- Plan to be put together by early next year, government says
- Plan will include measures to fulfill Japan's pledge to U.N.
Japan may consider introducing national-emissions trading as part of a set of measures it intends to put together by early next year to tackle climate change.
The government will compile the climate change plan to fulfill its pledge to reduce emissions by 26 percent by 2030 from 2013 levels, according to a statement issued Tuesday. The pledge was made earlier this year to the United Nations.
Two government panels -- one set up by the Ministry of Economy, Trade and Industry and another by the Ministry of the Environment -- will discuss the plan’s details, according to the statement.
A preliminary draft, released Tuesday, proposed Japan should promote efforts to bring about a “green economy” and financially support actions to cut emissions.
It also commits to “carefully consider” national-emissions trading, while closely examining any possible burden placed on domestic industries and employment at the same time as it takes account of trends in emissions trading overseas.
One trade ministry panel member said he opposes including national-emissions trading in the government plan.

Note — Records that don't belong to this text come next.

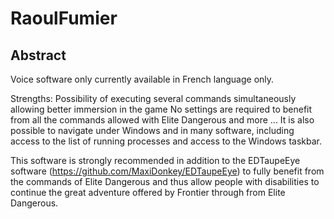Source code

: # RaoulFumier


## Abstract

Voice software only currently available in French language only. 

Strengths: Possibility of executing several commands simultaneously allowing better immersion in the game
No settings are required to benefit from all the commands allowed with Elite Dangerous and more ...
It is also possible to navigate under Windows and in many software, including access to the list of 
running processes and access to the Windows taskbar.

This software is strongly recommended in addition to the EDTaupeEye software (https://github.com/MaxiDonkey/EDTaupeEye) 
to fully benefit from the commands of Elite Dangerous and thus allow people with disabilities to continue 
the great adventure offered by Frontier through from Elite Dangerous.

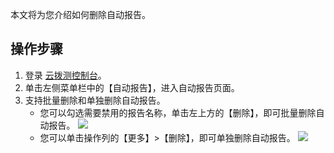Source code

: 本文将为您介绍如何删除自动报告。

## 操作步骤

1. 登录 [云拨测控制台](https://console.cloud.tencent.com/catpro)。
2. 单击左侧菜单栏中的【自动报告】，进入自动报告页面。
3. 支持批量删除和单独删除自动报告。
   - 您可以勾选需要禁用的报告名称，单击左上方的【删除】，即可批量删除自动报告。
     ![](https://main.qcloudimg.com/raw/d3157536751a460812d00c082b70a9a0.png)
   - 您可以单击操作列的【更多】>【删除】，即可单独删除自动报告。
     ![](https://main.qcloudimg.com/raw/90f2ce76f0cdf9de3711b74ff57ea402.png)
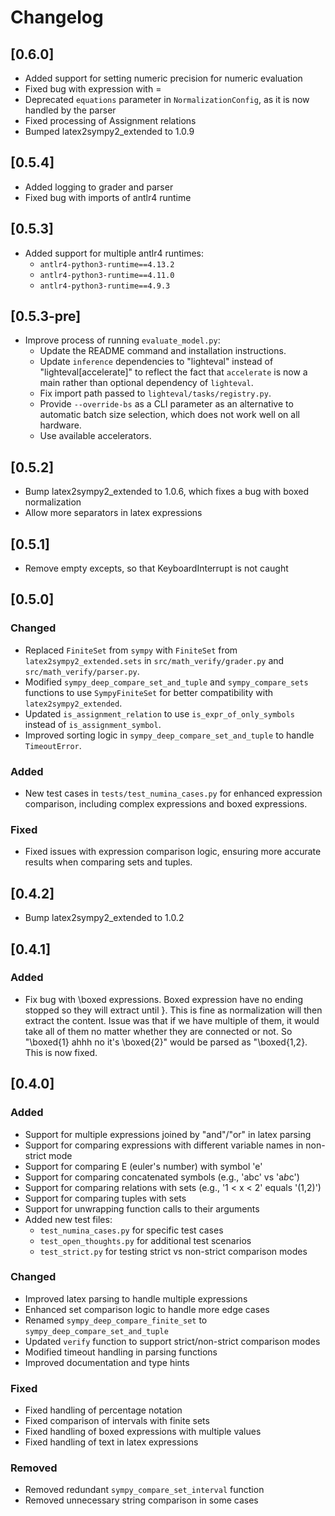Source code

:# Changelog

## [0.6.0]
- Added support for setting numeric precision for numeric evaluation
- Fixed bug with expression with =
- Deprecated `equations` parameter in `NormalizationConfig`, as it is now handled by the parser
- Fixed processing of Assignment relations
- Bumped latex2sympy2_extended to 1.0.9

## [0.5.4]
- Added logging to grader and parser
- Fixed bug with imports of antlr4 runtime

## [0.5.3]
- Added support for multiple antlr4 runtimes:
    - `antlr4-python3-runtime==4.13.2`
    - `antlr4-python3-runtime==4.11.0`
    - `antlr4-python3-runtime==4.9.3`

## [0.5.3-pre]
- Improve process of running `evaluate_model.py`:
  - Update the README command and installation instructions.
  - Update `inference` dependencies to "lighteval" instead of "lighteval[accelerate]" to reflect the fact that `accelerate` is now a main rather than optional dependency of `lighteval`.
  - Fix import path passed to `lighteval/tasks/registry.py`.
  - Provide `--override-bs` as a CLI parameter as an alternative to automatic batch size selection, which does not work well on all hardware.
  - Use available accelerators.

## [0.5.2]
- Bump latex2sympy2_extended to 1.0.6, which fixes a bug with boxed normalization
- Allow more separators in latex expressions

## [0.5.1]
- Remove empty excepts, so that KeyboardInterrupt is not caught

## [0.5.0]

### Changed
- Replaced `FiniteSet` from `sympy` with `FiniteSet` from `latex2sympy2_extended.sets` in `src/math_verify/grader.py` and `src/math_verify/parser.py`.
- Modified `sympy_deep_compare_set_and_tuple` and `sympy_compare_sets` functions to use `SympyFiniteSet` for better compatibility with `latex2sympy2_extended`.
- Updated `is_assignment_relation` to use `is_expr_of_only_symbols` instead of `is_assignment_symbol`.
- Improved sorting logic in `sympy_deep_compare_set_and_tuple` to handle `TimeoutError`.

### Added
- New test cases in `tests/test_numina_cases.py` for enhanced expression comparison, including complex expressions and boxed expressions.

### Fixed
- Fixed issues with expression comparison logic, ensuring more accurate results when comparing sets and tuples. 

## [0.4.2]
- Bump latex2sympy2_extended to 1.0.2

## [0.4.1]

### Added
- Fix bug with \boxed expressions. Boxed expression have no ending stopped so they will extract until }. This is fine as normalization will then extract the content. Issue was that if we have multiple of them, it would take all of them no matter whether they are connected or not. So "\boxed{1} ahhh no it's \boxed{2}" would be parsed as "\boxed{1,2}. This is now fixed.

## [0.4.0]

### Added
- Support for multiple expressions joined by "and"/"or" in latex parsing
- Support for comparing expressions with different variable names in non-strict mode
- Support for comparing E (euler's number) with symbol 'e'
- Support for comparing concatenated symbols (e.g., 'abc' vs 'a*b*c')
- Support for comparing relations with sets (e.g., '1 < x < 2' equals '(1,2)')
- Support for comparing tuples with sets
- Support for unwrapping function calls to their arguments
- Added new test files:
  - `test_numina_cases.py` for specific test cases
  - `test_open_thoughts.py` for additional test scenarios
  - `test_strict.py` for testing strict vs non-strict comparison modes

### Changed
- Improved latex parsing to handle multiple expressions
- Enhanced set comparison logic to handle more edge cases
- Renamed `sympy_deep_compare_finite_set` to `sympy_deep_compare_set_and_tuple`
- Updated `verify` function to support strict/non-strict comparison modes
- Modified timeout handling in parsing functions
- Improved documentation and type hints

### Fixed
- Fixed handling of percentage notation
- Fixed comparison of intervals with finite sets
- Fixed handling of boxed expressions with multiple values
- Fixed handling of text in latex expressions

### Removed
- Removed redundant `sympy_compare_set_interval` function
- Removed unnecessary string comparison in some cases 
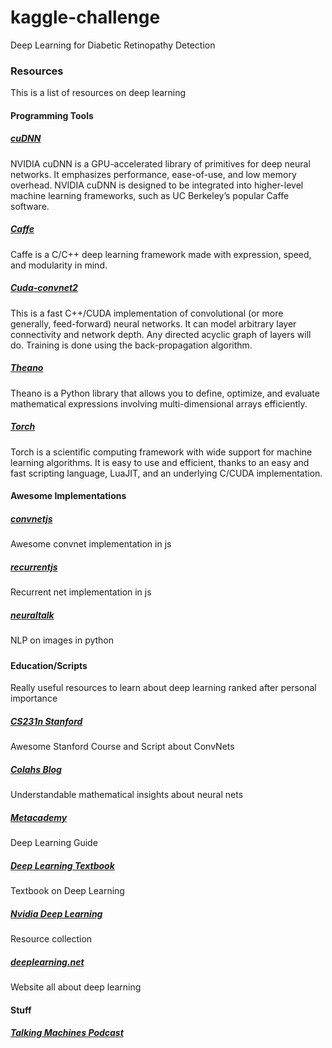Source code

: # kaggle-challenge
Deep Learning for Diabetic Retinopathy Detection

### Resources
This is a list of resources on deep learning

#### Programming Tools

##### [cuDNN](https://developer.nvidia.com/cuDNN)
NVIDIA cuDNN is a GPU-accelerated library of primitives for deep neural networks. It emphasizes performance, ease-of-use, and low memory overhead. NVIDIA cuDNN is designed to be integrated into higher-level machine learning frameworks, such as UC Berkeley’s popular Caffe software. 

##### [Caffe](http://caffe.berkeleyvision.org/)
Caffe is a C/C++ deep learning framework made with expression, speed, and modularity in mind.

##### [Cuda-convnet2](https://code.google.com/p/cuda-convnet2/)
This is a fast C++/CUDA implementation of convolutional (or more generally, feed-forward) neural networks. It can model arbitrary layer connectivity and network depth. Any directed acyclic graph of layers will do. Training is done using the back-propagation algorithm.

##### [Theano](http://deeplearning.net/software/theano/)
Theano is a Python library that allows you to define, optimize, and evaluate mathematical expressions involving multi-dimensional arrays efficiently.

##### [Torch](http://torch.ch/) 
Torch is a scientific computing framework with wide support for machine learning algorithms. It is easy to use and efficient, thanks to an easy and fast scripting language, LuaJIT, and an underlying C/CUDA implementation.

#### Awesome Implementations

##### [convnetjs](http://cs.stanford.edu/people/karpathy/convnetjs/index.html) 
Awesome convnet implementation in js

##### [recurrentjs](http://cs.stanford.edu/people/karpathy/recurrentjs/)
Recurrent net implementation in js

##### [neuraltalk](https://github.com/karpathy/neuraltalk)
NLP on images in python

##### 

#### Education/Scripts
Really useful resources to learn about deep learning ranked after personal importance

##### [CS231n Stanford](http://cs231n.github.io/)
Awesome Stanford Course and Script about ConvNets

##### [Colahs Blog](http://colah.github.io/)
Understandable mathematical insights about neural nets

##### [Metacademy](http://www.metacademy.org/roadmaps/rgrosse/deep_learning)
Deep Learning Guide

##### [Deep Learning Textbook](http://www.iro.umontreal.ca/~bengioy/dlbook/)
Textbook on Deep Learning

##### [Nvidia Deep Learning](https://developer.nvidia.com/deep-learning)
Resource collection

##### [deeplearning.net](http://deeplearning.net/)
Website all about deep learning


#### Stuff

##### [Talking Machines Podcast](http://www.thetalkingmachines.com/)


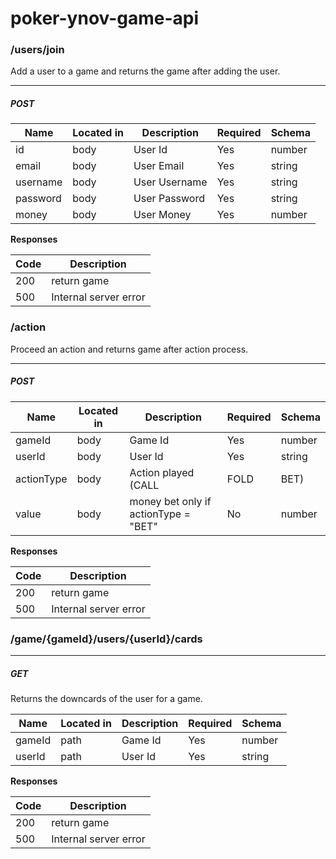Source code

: # poker-ynov-game-api


### /users/join

Add a user to a game and returns the game after adding the user.

---
##### ***POST***

| Name | Located in | Description | Required | Schema |
| ---- | ---------- | ----------- | -------- | ---- |
| id | body | User Id | Yes | number |
| email | body | User Email | Yes | string |
| username | body | User Username | Yes | string |
| password | body | User Password | Yes | string |
| money | body | User Money | Yes | number |

**Responses**

| Code | Description |
| ---- | ----------- |
| 200 | return game |
| 500 | Internal server error |



### /action

Proceed an action and returns game after action process.

---
##### ***POST***

| Name | Located in | Description | Required | Schema |
| ---- | ---------- | ----------- | -------- | ---- |
| gameId | body | Game Id | Yes | number |
| userId | body | User Id | Yes | string |
| actionType | body | Action played (CALL|FOLD|BET) | Yes | string |
| value | body | money bet only if actionType = "BET"  | No | number |

**Responses**

| Code | Description |
| ---- | ----------- |
| 200 | return game |
| 500 | Internal server error |


### /game/{gameId}/users/{userId}/cards

---
##### ***GET***

Returns the downcards of the user for a game.

| Name | Located in | Description | Required | Schema |
| ---- | ---------- | ----------- | -------- | ---- |
| gameId | path | Game Id | Yes | number |
| userId | path | User Id | Yes | string |

**Responses**

| Code | Description |
| ---- | ----------- |
| 200 | return game |
| 500 | Internal server error |
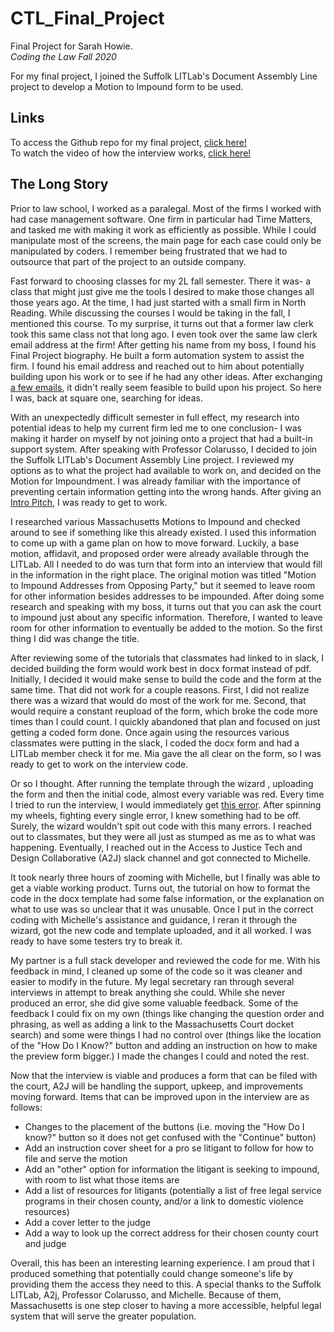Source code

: # CTL_Final_Project
Final Project for Sarah Howie.  
  *Coding the Law Fall 2020*

For my final project, I joined the Suffolk LITLab's Document Assembly Line project to develop a Motion to Impound form to be used.

## Links
To access the Github repo for my final project, [click here!](https://github.com/SuffolkLITLab/docassemble-MtntoImpound)   
To watch the video of how the interview works, [click here!](https://share.vidyard.com/watch/KeQn3t3H7EXdmJxoXcR4Va?)


## The Long Story
Prior to law school, I worked as a paralegal. Most of the firms I worked with had case management software. One firm in particular had Time Matters, and tasked me with making it work as efficiently as possible. While I could manipulate most of the screens, the main page for each case could only be manipulated by coders. I remember being frustrated that we had to outsource that part of the project to an outside company. 

Fast forward to choosing classes for my 2L fall semester. There it was- a class that might just give me the tools I desired to make those changes all those years ago. At the time, I had just started with a small firm in North Reading. While discussing the courses I would be taking in the fall, I mentioned this course. To my surprise, it turns out that a former law clerk took this same class not that long ago. I even took over the same law clerk email address at the firm! After getting his name from my boss, I found his Final Project biography. He built a form automation system to assist the firm. I found his email address and reached out to him about potentially building upon his work or to see if he had any other ideas. After exchanging [a few emails](https://github.com/showie56/CTL_Final_Project/blob/main/Emails%20with%20former%20student_Redacted.pdf), it didn't really seem feasible to build upon his project. So here I was, back at square one, searching for ideas.

With an unexpectedly difficult semester in full effect, my research into potential ideas to help my current firm led me to one conclusion- I was making it harder on myself by not joining onto a project that had a built-in support system.  After speaking with Professor Colarusso, I decided to join the Suffolk LITLab's Document Assembly Line project. I reviewed my options as to what the project had available to work on, and decided on the Motion for Impoundment. I was already familiar with the importance of preventing certain information getting into the wrong hands. After giving an [Intro Pitch](https://github.com/showie56/CTL_Final_Project/blob/main/Intro%20Pitch.pptx), I was ready to get to work. 

I researched various Massachusetts Motions to Impound and checked around to see if something like this already existed. I used this information to come up with a game plan on how to move forward. Luckily, a base motion, affidavit, and proposed order were already available through the LITLab. All I needed to do was turn that form into an interview that would fill in the information in the right place. The original motion was titled "Motion to Impound Addresses from Opposing Party," but it seemed to leave room for other information besides addresses to be impounded. After doing some research and speaking with my boss, it turns out that you can ask the court to impound just about any specific information. Therefore, I wanted to leave room for other information to eventually be added to the motion. So the first thing I did was change the title. 

After reviewing some of the tutorials that classmates had linked to in slack, I decided building the form would work best in docx format instead of pdf. Initially, I decided it would make sense to build the code and the form at the same time. That did not work for a couple reasons. First, I did not realize there was a wizard that would do most of the work for me. Second, that would require a constant reupload of the form, which broke the code more times than I could count. I quickly abandoned that plan and focused on just getting a coded form done. Once again using the resources various classmates were putting in the slack, I coded the docx form and had a LITLab member check it for me. Mia gave the all clear on the form, so I was ready to get to work on the interview code.

Or so I thought. After running the template through the wizard , uploading the form and then the initial code, almost every variable was red. Every time I tried to run the interview, I would immediately get [this error](https://github.com/showie56/CTL_Final_Project/blob/main/Screen%20Shot%202020-11-23%20at%203.40.38%20PM.png). After spinning my wheels, fighting every single error, I knew something had to be off. Surely, the wizard wouldn't spit out code with this many errors. I reached out to classmates, but they were all just as stumped as me as to what was happening. Eventually, I reached out in the Access to Justice Tech and Design Collaborative (A2J) slack channel and got connected to Michelle.

It took nearly three hours of zooming with Michelle, but I finally was able to get a viable working product. Turns out, the tutorial on how to format the code in the docx template had some false information, or the explanation on what to use was so unclear that it was unusable. Once  I put in the correct coding with Michelle's assistance and guidance, I reran it through the wizard, got the new code and template uploaded, and it all worked. I was ready to have some testers try to break it. 

My partner is a full stack developer and reviewed the code for me. With his feedback in mind, I cleaned up some of the code so it was cleaner and easier to modify in the future. My legal secretary ran through several interviews in attempt to break anything she could. While she never produced an error, she did give some valuable feedback. Some of the feedback I could fix on my own (things like changing the question order and phrasing, as well as adding a link to the Massachusetts Court docket search) and some were things I had no control over (things like the location of the "How Do I Know?" button and adding an instruction on how to make the preview form bigger.) I made the changes I could and noted the rest. 

Now that the interview is viable and produces a form that can be filed with the court, A2J will be handling the support, upkeep, and improvements moving forward. Items that can be improved upon in the interview are as follows:
* Changes to the placement of the buttons (i.e. moving the "How Do I know?" button so it does not get confused with the "Continue" button)
* Add an instruction cover sheet for a pro se litigant to follow for how to file and serve the motion
* Add an "other" option for information the litigant is seeking to impound, with room to list what those items are
* Add a list of resources for litigants (potentially a list of free legal service programs in their chosen county, and/or a link to domestic violence resources)
* Add a cover letter to the judge
* Add a way to look up the correct address for their chosen county court and judge

Overall, this has been an interesting learning experience. I am proud that I produced something that potentially could change someone's life by providing them the access they need to this. A special thanks to the Suffolk LITLab, A2j, Professor Colarusso, and Michelle. Because of them, Massachusetts is one step closer to having a more accessible, helpful legal system that will serve the greater population.


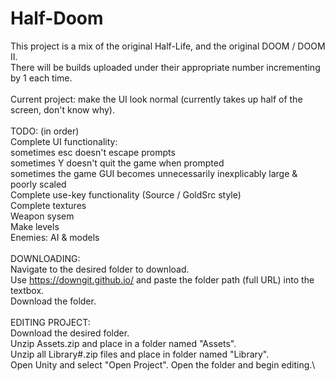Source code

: # Half-Doom
This project is a mix of the original Half-Life, and the original DOOM / DOOM II.\
There will be builds uploaded under their appropriate number incrementing by 1 each time.\
\
Current project: make the UI look normal (currently takes up half of the screen, don't know why).\
\
TODO: (in order)\
Complete UI functionality:\
  sometimes esc doesn't escape prompts\
  sometimes Y doesn't quit the game when prompted\
  sometimes the game GUI becomes unnecessarily inexplicably large & poorly scaled\
Complete use-key functionality (Source / GoldSrc style)\
Complete textures\
Weapon sysem\
Make levels\
Enemies: AI & models\
\
DOWNLOADING:\
Navigate to the desired folder to download.\
Use https://downgit.github.io/ and paste the folder path (full URL) into the textbox.\
Download the folder.\
\
EDITING PROJECT:\
Download the desired folder.\
Unzip Assets.zip and place in a folder named "Assets".\
Unzip all Library#.zip files and place in folder named "Library".\
Open Unity and select "Open Project". Open the folder and begin editing.\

“At this point, there is little reason to position national emissions trading as an effective candidate,” Taishi Sugiyama, a senior researcher for the Central Research Institute of Electric Power Industry, said in a statement. “We should rather give more consideration about how to bring about innovation,” he said.
Japan has previously considered a nationwide emissions-trading system. The plan was put on hold in December 2010 after the government said it decided to closely examine the impact on businesses and the effectiveness of other climate-change measures, according to a document posted on the environment ministry’s website.